# ACE Club



## MaidenScotland (Jun 6, 2009)

The Ace Club got raided by CID all foreign bottles confiscated, over 400 bottles. Local spirits served


Can anyone confirm?


----------



## canuck2010 (Jan 13, 2010)

They were raided for local alcohol? Did their permit expire? Sounds odd. Perhaps a disgruntled employee tipped off the raid...


----------



## MaidenScotland (Jun 6, 2009)

I doubt they have a permit and have been paying the police off for years...


----------



## MaidenScotland (Jun 6, 2009)

but I am still trying to confirm if it did happen


----------



## Monty B (Jul 21, 2012)

It happened on Sunday night.


----------



## GM1 (Sep 30, 2008)

Turbo Time | irisheyesoncairo


----------



## MaidenScotland (Jun 6, 2009)

BCA was also visited and all imported booze confiscated


----------



## Skongle (Apr 11, 2013)

canuck2010 said:


> Perhaps a disgruntled employee tipped off the raid...


Was the Snug raided too?


----------



## MaidenScotland (Jun 6, 2009)

canuck2010 said:


> They were raided for local alcohol? Did their permit expire? Sounds odd. Perhaps a disgruntled employee tipped off the raid...



d
Why would an employee tip them off? do you really believe the police did not know what was being sold there, there are no secrets in Egypt


----------



## canuck2010 (Jan 13, 2010)

Was just at duty-free shop, at least they are still well stocked.


----------



## jemiljan (Nov 28, 2011)

canuck2010 said:


> Was just at duty-free shop, at least they are still well stocked.


Which one?

The one in Degla was low for FOREVER!!!


----------



## canuck2010 (Jan 13, 2010)

The one in Degla. Actually, they did have a lower variety of wines, however the shelves were well stocked and they expect new stuff in soon.

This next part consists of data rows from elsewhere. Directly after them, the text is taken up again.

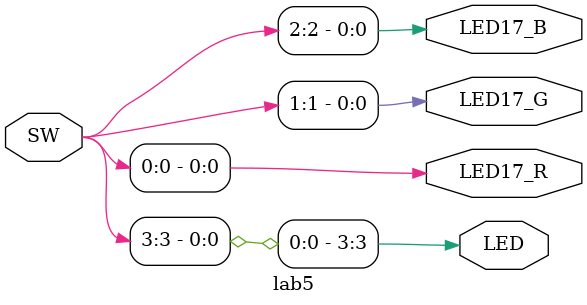
<source format=v>
`timescale 1ns / 1ps


module lab5(
    input [7:0] SW,
     output [7:0] LED, 
      output LED17_R,
       output LED17_G,
        output LED17_B
    );
    assign LED17_R = SW[0];
    assign LED17_G = SW[1];
    assign LED17_B = SW[2];
    assign LED[3] = SW[3];
endmodule

</source>
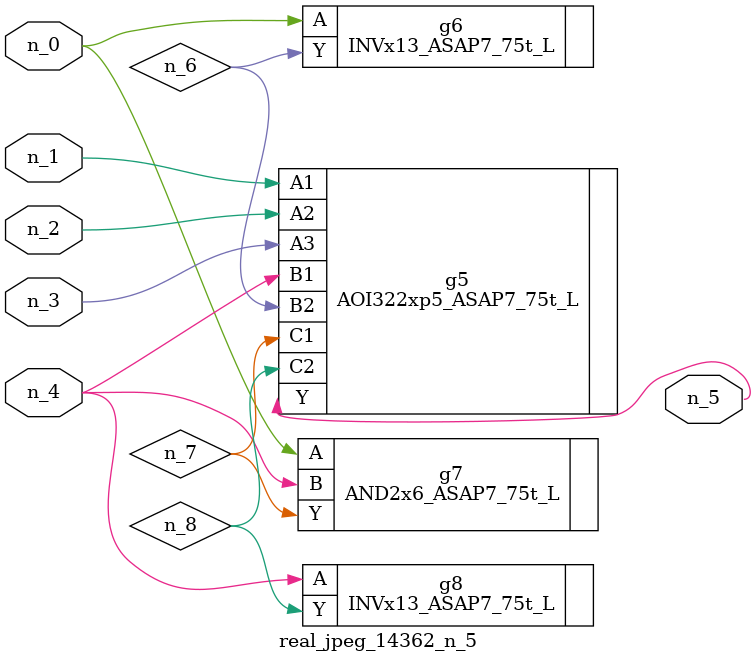
<source format=v>
module real_jpeg_14362_n_5 (n_4, n_0, n_1, n_2, n_3, n_5);

input n_4;
input n_0;
input n_1;
input n_2;
input n_3;

output n_5;

wire n_8;
wire n_6;
wire n_7;

INVx13_ASAP7_75t_L g6 ( 
.A(n_0),
.Y(n_6)
);

AND2x6_ASAP7_75t_L g7 ( 
.A(n_0),
.B(n_4),
.Y(n_7)
);

AOI322xp5_ASAP7_75t_L g5 ( 
.A1(n_1),
.A2(n_2),
.A3(n_3),
.B1(n_4),
.B2(n_6),
.C1(n_7),
.C2(n_8),
.Y(n_5)
);

INVx13_ASAP7_75t_L g8 ( 
.A(n_4),
.Y(n_8)
);


endmodule
</source>
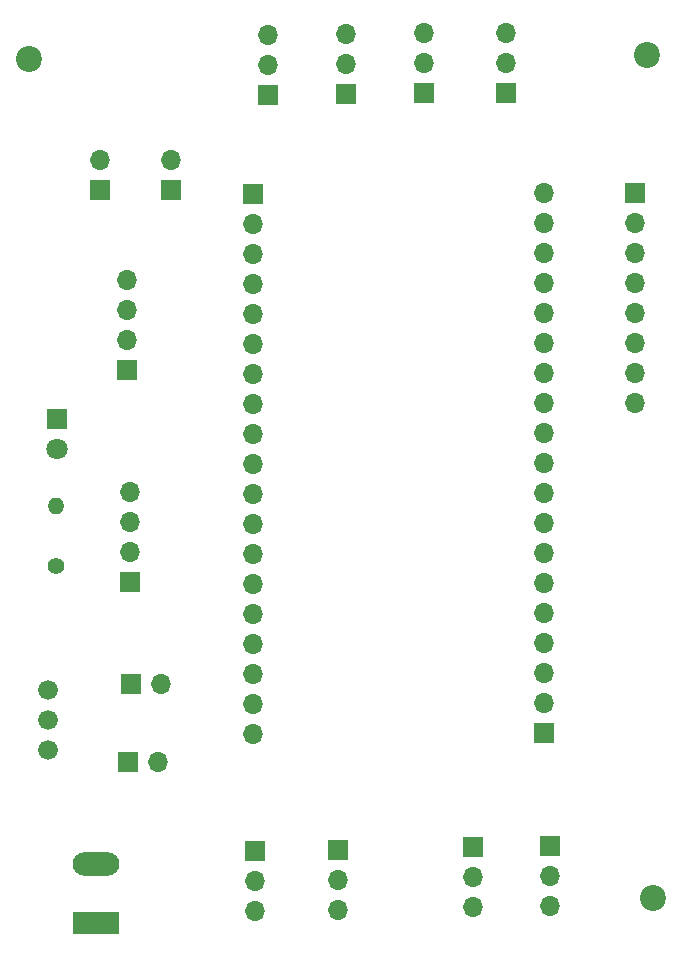
<source format=gbr>
%TF.GenerationSoftware,KiCad,Pcbnew,7.0.1*%
%TF.CreationDate,2023-10-13T19:27:18+02:00*%
%TF.ProjectId,PCB_ESP32,5043425f-4553-4503-9332-2e6b69636164,rev?*%
%TF.SameCoordinates,Original*%
%TF.FileFunction,Soldermask,Bot*%
%TF.FilePolarity,Negative*%
%FSLAX46Y46*%
G04 Gerber Fmt 4.6, Leading zero omitted, Abs format (unit mm)*
G04 Created by KiCad (PCBNEW 7.0.1) date 2023-10-13 19:27:18*
%MOMM*%
%LPD*%
G01*
G04 APERTURE LIST*
%ADD10R,1.700000X1.700000*%
%ADD11O,1.700000X1.700000*%
%ADD12R,1.800000X1.800000*%
%ADD13C,1.800000*%
%ADD14R,3.960000X1.980000*%
%ADD15O,3.960000X1.980000*%
%ADD16C,2.200000*%
%ADD17C,1.676400*%
%ADD18C,1.400000*%
%ADD19O,1.400000X1.400000*%
G04 APERTURE END LIST*
D10*
%TO.C,J17*%
X104350000Y-104225000D03*
D11*
X104350000Y-101685000D03*
%TD*%
D10*
%TO.C,KNEE_L1*%
X118550000Y-96140000D03*
D11*
X118550000Y-93600000D03*
X118550000Y-91060000D03*
%TD*%
D10*
%TO.C,GAL_R1*%
X106850000Y-137390000D03*
D11*
X106850000Y-134850000D03*
X106850000Y-132310000D03*
X106850000Y-129770000D03*
%TD*%
D10*
%TO.C,J18*%
X106975000Y-146050000D03*
D11*
X109515000Y-146050000D03*
%TD*%
D10*
%TO.C,HIP2_L1*%
X135950000Y-159800000D03*
D11*
X135950000Y-162340000D03*
X135950000Y-164880000D03*
%TD*%
D10*
%TO.C,J16*%
X110350000Y-104200000D03*
D11*
X110350000Y-101660000D03*
%TD*%
D10*
%TO.C,J2*%
X149600000Y-104450000D03*
D11*
X149600000Y-106990000D03*
X149600000Y-109530000D03*
X149600000Y-112070000D03*
X149600000Y-114610000D03*
X149600000Y-117150000D03*
X149600000Y-119690000D03*
X149600000Y-122230000D03*
%TD*%
D10*
%TO.C,J4*%
X141900000Y-150200000D03*
D11*
X141900000Y-147660000D03*
X141900000Y-145120000D03*
X141900000Y-142580000D03*
X141900000Y-140040000D03*
X141900000Y-137500000D03*
X141900000Y-134960000D03*
X141900000Y-132420000D03*
X141900000Y-129880000D03*
X141900000Y-127340000D03*
X141900000Y-124800000D03*
X141900000Y-122260000D03*
X141900000Y-119720000D03*
X141900000Y-117180000D03*
X141900000Y-114640000D03*
X141900000Y-112100000D03*
X141900000Y-109560000D03*
X141900000Y-107020000D03*
X141900000Y-104480000D03*
%TD*%
D10*
%TO.C,HIP2_R1*%
X124450000Y-160050000D03*
D11*
X124450000Y-162590000D03*
X124450000Y-165130000D03*
%TD*%
%TO.C,HIP_R1*%
X117500000Y-165280000D03*
X117500000Y-162740000D03*
D10*
X117500000Y-160200000D03*
%TD*%
%TO.C,KNEE_R1*%
X131800000Y-95980000D03*
D11*
X131800000Y-93440000D03*
X131800000Y-90900000D03*
%TD*%
D12*
%TO.C,D1*%
X100700000Y-123560000D03*
D13*
X100700000Y-126100000D03*
%TD*%
D14*
%TO.C,J1*%
X104000000Y-166300000D03*
D15*
X104000000Y-161300000D03*
%TD*%
D16*
%TO.C,REF\u002A\u002A*%
X98350000Y-93100000D03*
%TD*%
%TO.C,REF\u002A\u002A*%
X150650000Y-92750000D03*
%TD*%
D11*
%TO.C,ANKLE_L1*%
X142400000Y-164830000D03*
X142400000Y-162290000D03*
D10*
X142400000Y-159750000D03*
%TD*%
%TO.C,GAL_L1*%
X106600000Y-119440000D03*
D11*
X106600000Y-116900000D03*
X106600000Y-114360000D03*
X106600000Y-111820000D03*
%TD*%
D17*
%TO.C,S1*%
X99950000Y-146510000D03*
X99950000Y-149050000D03*
X99950000Y-151590000D03*
%TD*%
D11*
%TO.C,HIP_L1*%
X138750000Y-90900000D03*
X138750000Y-93440000D03*
D10*
X138750000Y-95980000D03*
%TD*%
%TO.C,ANKLE_R1*%
X125150000Y-96080000D03*
D11*
X125150000Y-93540000D03*
X125150000Y-91000000D03*
%TD*%
D10*
%TO.C,J3*%
X117295000Y-104500000D03*
D11*
X117295000Y-107040000D03*
X117295000Y-109580000D03*
X117295000Y-112120000D03*
X117295000Y-114660000D03*
X117295000Y-117200000D03*
X117295000Y-119740000D03*
X117295000Y-122280000D03*
X117295000Y-124820000D03*
X117295000Y-127360000D03*
X117295000Y-129900000D03*
X117295000Y-132440000D03*
X117295000Y-134980000D03*
X117295000Y-137520000D03*
X117295000Y-140060000D03*
X117295000Y-142600000D03*
X117295000Y-145140000D03*
X117295000Y-147680000D03*
X117295000Y-150220000D03*
%TD*%
D18*
%TO.C,R1*%
X100650000Y-136040000D03*
D19*
X100650000Y-130960000D03*
%TD*%
D16*
%TO.C,REF\u002A\u002A*%
X151200000Y-164100000D03*
%TD*%
D10*
%TO.C,J19*%
X106725000Y-152650000D03*
D11*
X109265000Y-152650000D03*
%TD*%
M02*

</source>
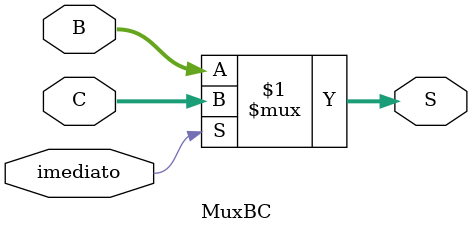
<source format=v>
module MuxBC #(parameter BITS = 64) (B, C, imediato, S);

    input imediato;
    input [BITS-1:0] B, C;
    output [BITS-1:0] S;

    assign S = imediato ? C : B;

endmodule
</source>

I asked them how business is going, their view is that the duty-free is far too profitable to ban. They also don't think too highly of Morsi.


----------



## jemiljan (Nov 28, 2011)

canuck2010 said:


> The one in Degla. Actually, they did have a lower variety of wines, however the shelves were well stocked and they expect new stuff in soon.
> 
> I asked them how business is going, their view is that the duty-free is far too profitable to ban. They also don't think too highly of Morsi.


I had similar conversations with them before, as it seemed to take a few months for the last shipment to arrive. 

Of course, if they were smart, they'd temporarily allow duty-free privileges for all of the foreigners in Egypt, not just the oil execs...


----------